* [WORK REQUIRED]: Your answer must be an exact copy of the data, without any pictures.

* [MATERIAL TO PROCESS]:
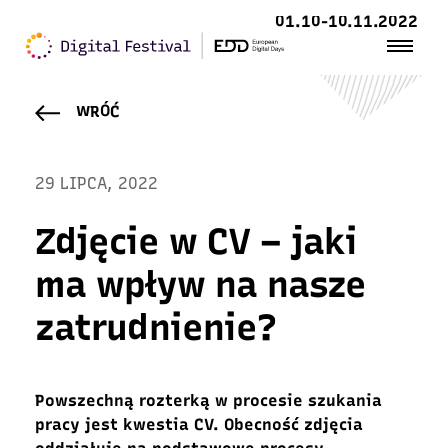
01.10-10.11.2022
WRÓĆ
29 LIPCA, 2022
Zdjęcie w CV – jaki
ma wpływ na nasze
zatrudnienie?
Powszechną rozterką w procesie szukania
pracy jest kwestia CV. Obecność zdjęcia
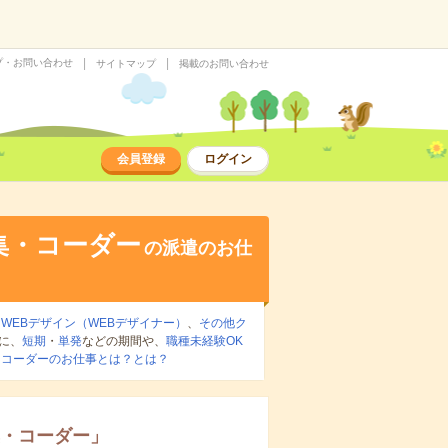
プ・お問い合わせ
サイトマップ
掲載のお問い合わせ
会員登録
ログイン
集・コーダー
の派遣のお仕
、
WEBデザイン（WEBデザイナー）
、
その他ク
に、
短期
・
単発
などの期間や、
職種未経験OK
・コーダーのお仕事とは？とは？
集・コーダー
」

* [RESPONSE]:
01.10-10.11.2022
WRÓĆ
29 LIPCA, 2022
Zdjęcie w CV – jaki
ma wpływ na nasze
zatrudnienie?
Powszechną rozterką w procesie szukania
pracy jest kwestia CV. Obecność zdjęcia
プ・お問い合わせ
サイトマップ
掲載のお問い合わせ
会員登録
ログイン
集・コーダー
の派遣のお仕
、
WEBデザイン（WEBデザイナー）
、
その他ク
に、
短期
・
単発
などの期間や、
職種未経験OK
・コーダーのお仕事とは？とは？
集・コーダー
」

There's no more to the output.